Closed nh36 closed 9 years ago
Yeah, realized this when manually editing the 0-cases of the "check_segments". There are actually more problems: I also found instances of " ~ " being used as a separator between words.
The genereal problem is that it is close to impossible to find all characters that people use to separate two words in their entries. Sometimes it's "/", sometimes it's "~", sometimes it's just a space, sometime sthey put stuff in brackets, etc.
Actually, I don't know why I missed the splitting of segments containing a semi-colon in a first instance. This is rather long time ago when I made the first preparation of the data, even before the app was running. I just checked the entries: there are only 39 entries containing a semi-colon, which is probably the reason, why it was missed.
I just corrected all these entries manually, just choosing one of the two possible variant words. You can find the cases I edited by looking for "1 @ lingulist" in the "check_segments".
By doing this manual check, we may loose a few interesting word forms initially, but since it is only 39 cases, it should be no problem to manually re-insert them from the "original_entry" column in case it turns out to be necessary later.

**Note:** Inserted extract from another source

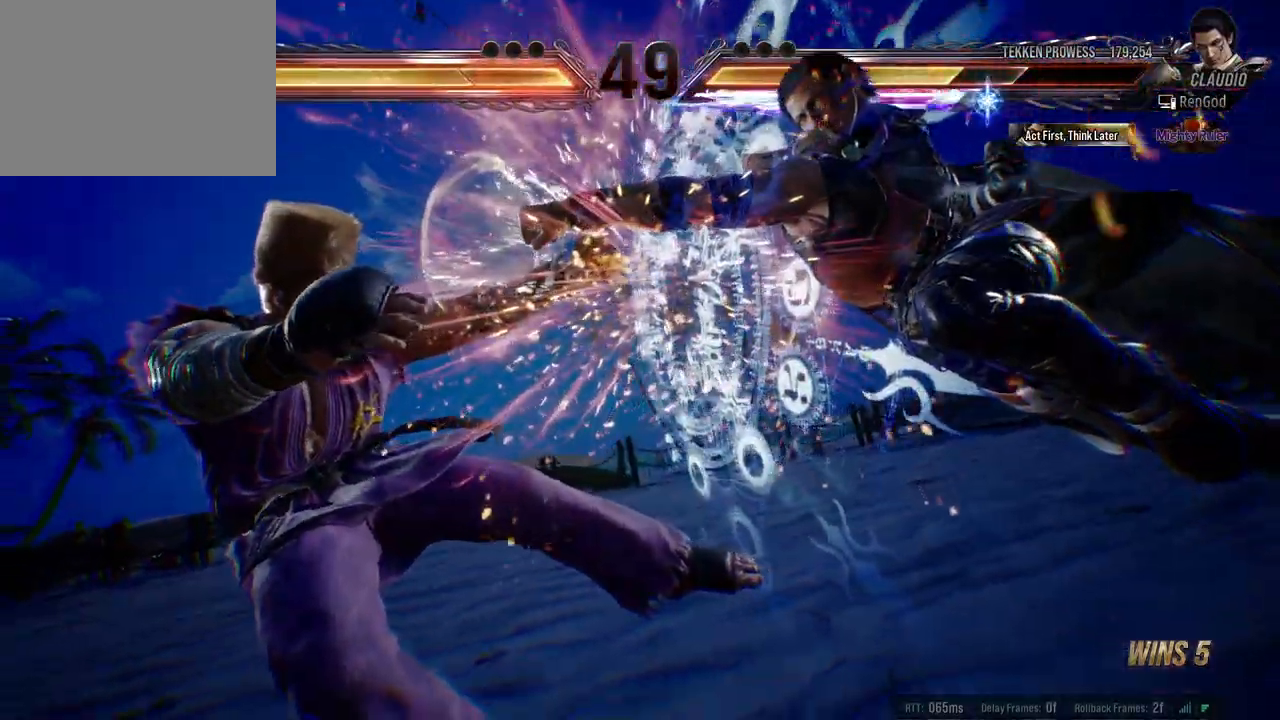
Gameplay with a controller (Xbox layout); each line is a JSON object with the inputs held at the frame after it. "events" lists button and stick changes between this image and that frame as [ms after this image, input, new state], when the widget could be followed in between. Not read: L2 R2 right_stick.
{"buttons": ["B", "X"], "left_stick": "left", "events": [[150, "X", "down"], [167, "Y", "down"], [200, "left_stick", "left"], [250, "X", "up"], [267, "Y", "up"], [500, "B", "down"], [500, "X", "down"]]}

Right now, it is probably more important to get the variation out of the data. We can re-introduce it, ones we can handle it.
Please re-open this issue if you don't agree with my decision.
xʐua⁵⁵; xa⁵⁵ mʐua³¹ | 474.41
I take this to mean xʐua⁵⁵ and xa⁵⁵ mʐua³¹ are possible forms of the word, but the system makes xʐua⁵⁵xa⁵⁵ mʐua³¹ into one word. This is 2269 Achang Longchuan.